When the Kremlin booted USAID out of the country in September 2012, there was no meaningful reaction from Washington.  So, over the next three months, the National Democratic Institute and the International Republican Institute were forced to close down their Moscow offices.  In October 2012 the Kremlin left the Nunn–Lugar Program of WMD destruction, which also met little reaction from the U.S., and several months later Russia declared that it would stop cooperation in drug trafficking and anti-terrorism.  Washington’s unwillingness to stand up for its values and interests is interpreted in Moscow as weakness.  And, as Putin once said describing his view of international relations, “the weak get beaten.”

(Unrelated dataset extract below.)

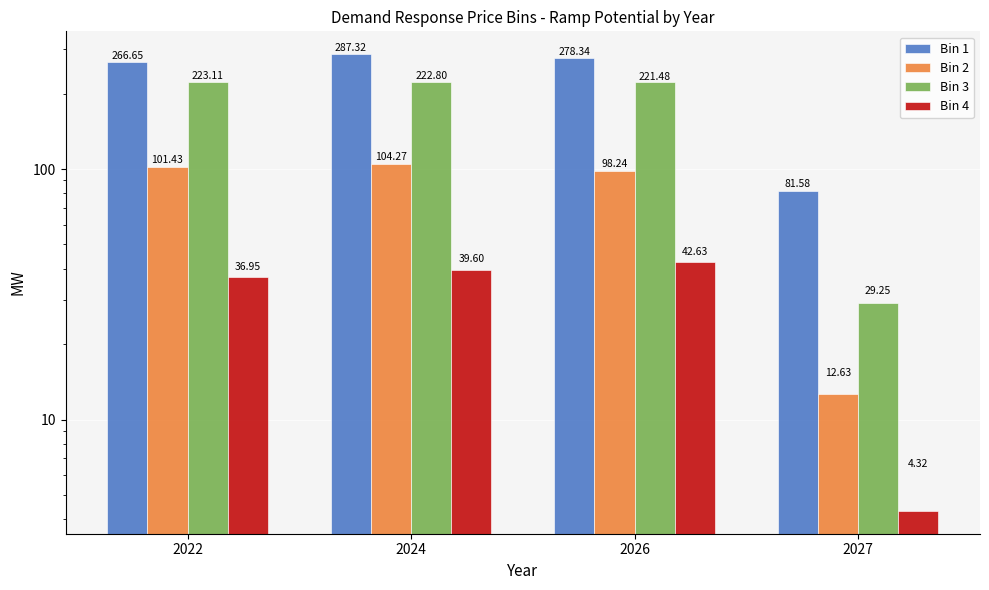

Which category has the lowest value in the Bin 1 series?

2027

This time even Moscow anticipated bolder action from the State Department.  According to leaks from the Ministry of Foreign Affairs, it had prepared a list of 104 names of individuals allegedly connected to operation of Guantanamo prison and to prosecution of a Russian gun trader Viktor Bout and a drug trafficker Konstantin Yaroshenko.  When the Magnitsky List was published, they had to trim theirs to just 18 names—and still, that one includes senior figures like former Vice President Dick Cheney’s Chief of Staff and an Army general.  While it is unlikely that any of those people will want to visit Russia, much less to keep their money in Sberbank, the Kremlin demonstrates that at least it has the guts to name some big names—something the White House lacks.

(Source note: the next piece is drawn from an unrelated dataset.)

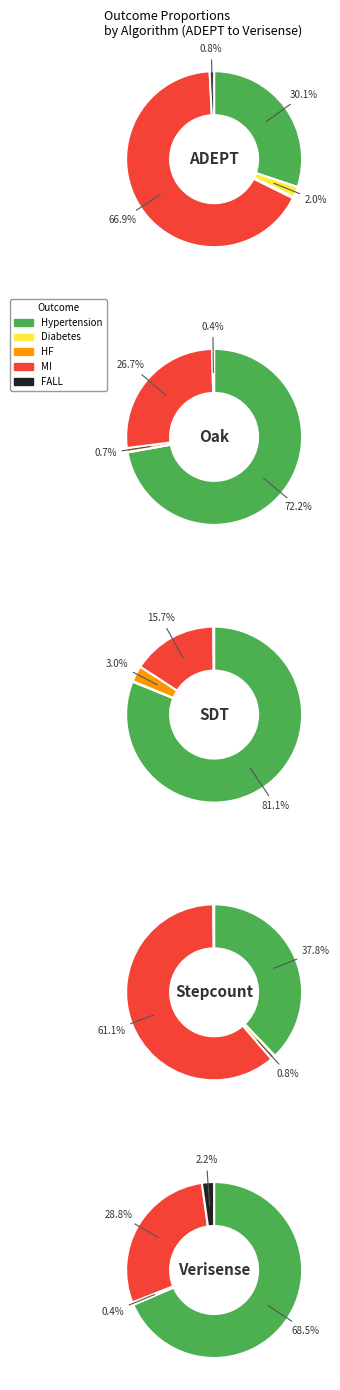

Is there a majority slice in this chart?

Yes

The Magnitsky Act could, and still can, become a very effective and efficient tool to fight human rights abuses in Russia.  While the duty of changing political regime and establishing democracy lies solely with the Russian people, there are things they can hardly do, like bringing to account government officials implicated in corruption or human rights abuses.  Targeted sanctions against such individuals would not only provide at least some justice to their victims when local judiciary mechanisms don’t work, but would discourage their colleagues and subordinates from participating in such activities.  While no list in the world can completely stop harassment of activists, by increasing the costs of such repressions it may prevent the worst forms of authoritarianism and give some room for local civil society to function.  In the long run, it will also benefit the West by increasing the odds of having in Russia a friendlier, democratic government and a people who will remember who helped them in their struggle (and who didn’t).

However, it will require a tougher, more principled approach than the U.S. administration currently has.  Some nudging can help.  I was recently invited to the board of a new group called Magnitsky Act Initiative that will be monitoring and promoting better implementation of the law.  Thanks to this and similar efforts, we can hope to see significant and much needed additions to the Magnitsky List.